One of the people I was having coffee with was Harry Crocker, the plumber. “I certainly hope you insisted on measuring her yourself,” he said, “so the figures would be absolutely accurate.”

“Her husband did it,” I said.

“Some people have all the luck,” he said.

I went to the pay telephone, and I called up Murra’s house to see if it would be all right for me to come back and finish up. The line was busy.

When I got back to my coffee, Harry Crocker said to me, “You missed something I don’t think anybody’s ever liable to see in this town ever again.”

“What’s that?” I said.

“Gloria Hilton and her maid going through town at two hundred miles an hour,” he said.

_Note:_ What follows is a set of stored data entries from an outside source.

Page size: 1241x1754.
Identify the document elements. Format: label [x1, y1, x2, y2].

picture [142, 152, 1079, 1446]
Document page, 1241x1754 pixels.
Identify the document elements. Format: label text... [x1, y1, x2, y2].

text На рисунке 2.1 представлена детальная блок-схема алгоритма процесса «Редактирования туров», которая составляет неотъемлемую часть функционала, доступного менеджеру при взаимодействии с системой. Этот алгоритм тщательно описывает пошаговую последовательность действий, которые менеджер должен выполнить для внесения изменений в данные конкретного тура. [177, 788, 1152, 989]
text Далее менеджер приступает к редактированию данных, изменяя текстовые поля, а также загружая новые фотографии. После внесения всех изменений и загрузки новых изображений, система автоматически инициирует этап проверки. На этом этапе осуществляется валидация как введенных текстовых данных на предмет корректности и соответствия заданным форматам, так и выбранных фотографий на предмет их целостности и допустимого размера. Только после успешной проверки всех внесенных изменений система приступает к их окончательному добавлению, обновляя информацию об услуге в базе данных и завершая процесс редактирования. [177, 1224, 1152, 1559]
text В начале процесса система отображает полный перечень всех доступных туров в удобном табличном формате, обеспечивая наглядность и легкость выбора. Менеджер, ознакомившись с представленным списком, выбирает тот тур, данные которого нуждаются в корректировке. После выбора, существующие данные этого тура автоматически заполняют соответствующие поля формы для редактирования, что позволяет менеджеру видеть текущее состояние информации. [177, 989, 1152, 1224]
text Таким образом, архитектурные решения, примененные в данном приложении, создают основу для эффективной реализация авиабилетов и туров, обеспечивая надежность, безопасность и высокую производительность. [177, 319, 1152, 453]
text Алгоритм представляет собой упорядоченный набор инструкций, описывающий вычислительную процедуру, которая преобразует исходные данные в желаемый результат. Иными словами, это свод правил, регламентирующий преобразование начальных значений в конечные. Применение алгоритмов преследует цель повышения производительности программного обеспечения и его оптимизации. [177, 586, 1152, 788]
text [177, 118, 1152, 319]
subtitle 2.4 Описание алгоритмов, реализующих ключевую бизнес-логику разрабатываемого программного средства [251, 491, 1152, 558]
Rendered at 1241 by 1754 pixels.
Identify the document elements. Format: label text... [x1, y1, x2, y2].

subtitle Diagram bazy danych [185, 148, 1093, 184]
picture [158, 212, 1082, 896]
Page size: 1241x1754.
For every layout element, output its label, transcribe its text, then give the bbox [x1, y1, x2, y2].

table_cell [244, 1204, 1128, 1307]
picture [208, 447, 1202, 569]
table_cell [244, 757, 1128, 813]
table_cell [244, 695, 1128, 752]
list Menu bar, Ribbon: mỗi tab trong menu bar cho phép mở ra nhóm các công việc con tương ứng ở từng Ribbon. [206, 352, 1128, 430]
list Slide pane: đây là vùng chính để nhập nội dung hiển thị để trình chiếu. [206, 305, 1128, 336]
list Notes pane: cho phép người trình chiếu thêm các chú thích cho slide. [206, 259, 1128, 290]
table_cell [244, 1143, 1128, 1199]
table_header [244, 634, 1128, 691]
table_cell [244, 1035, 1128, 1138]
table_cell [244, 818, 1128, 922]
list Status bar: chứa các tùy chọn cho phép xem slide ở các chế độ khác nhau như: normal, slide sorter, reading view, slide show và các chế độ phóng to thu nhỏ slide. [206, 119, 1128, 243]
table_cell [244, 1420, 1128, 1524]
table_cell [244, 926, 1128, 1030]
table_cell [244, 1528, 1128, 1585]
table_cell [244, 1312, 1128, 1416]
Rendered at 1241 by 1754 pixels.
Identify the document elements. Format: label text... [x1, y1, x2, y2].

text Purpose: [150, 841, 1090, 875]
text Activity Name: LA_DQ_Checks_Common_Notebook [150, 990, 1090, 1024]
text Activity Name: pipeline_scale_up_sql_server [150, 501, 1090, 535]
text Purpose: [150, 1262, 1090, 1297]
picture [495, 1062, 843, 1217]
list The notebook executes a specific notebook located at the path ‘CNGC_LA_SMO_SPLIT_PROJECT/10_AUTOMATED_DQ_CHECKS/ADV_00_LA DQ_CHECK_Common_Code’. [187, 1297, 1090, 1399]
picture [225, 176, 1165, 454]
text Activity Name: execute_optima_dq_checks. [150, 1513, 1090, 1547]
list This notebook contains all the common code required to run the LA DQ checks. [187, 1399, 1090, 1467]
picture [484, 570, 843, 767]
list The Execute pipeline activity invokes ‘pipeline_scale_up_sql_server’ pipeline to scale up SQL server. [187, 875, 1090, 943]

“Which way were they headed?” I said.

“West,” he said.

·    ·    ·

So I tried to call Murra again. I figured, with Gloria Hilton gone, all the big telephoning would be over. But the telephone went right on being busy for an hour. I thought maybe somebody had torn the telephone out by its roots, but the operator said it was in working order.

“Try the number again, then,” I told her.

That time I got through.

Murra answered the phone. All I said to him was, “Hello,” and he got very excited. He wasn’t excited about getting the bathtub enclosure finished. He was excited because he thought I was somebody named John.

“John, John,” he said to me, “thank God you called!

“John,” he said to me, “I know what you think of me, and I don’t blame you for thinking that—but please listen to what I have to say before you hang up. She’s left me, John. That part of my life is over—finished! Now I’m trying to pick up the pieces. John,” he said, “in the name of mercy, you’ve got to come here. Please, John, please, John, please.”

“Mr. Murra—?” I said.

“Yes?” he said. From the way his voice went away from the telephone, I guess he thought I’d just walked into the room.